_EXERCISE INSTRUCTIONS_
Among the lines below, copy each one in which "ambiental" appears.

_RECORDS FOR THE EXERCISE_
== Segment start ==

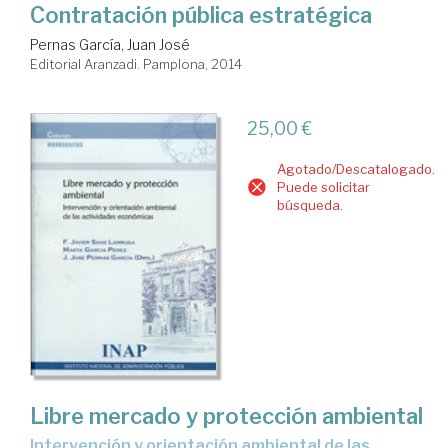
Contratación pública estratégica
Pernas García, Juan José
Editorial Aranzadi. Pamplona, 2014
25,00 €
Agotado/Descatalogado.
Puede solicitar
búsqueda.
Libre mercado y protección ambiental
intervención y orientación ambiental de las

== Segment end ==

_EXERCISE ANSWER_
Libre mercado y protección ambiental
intervención y orientación ambiental de las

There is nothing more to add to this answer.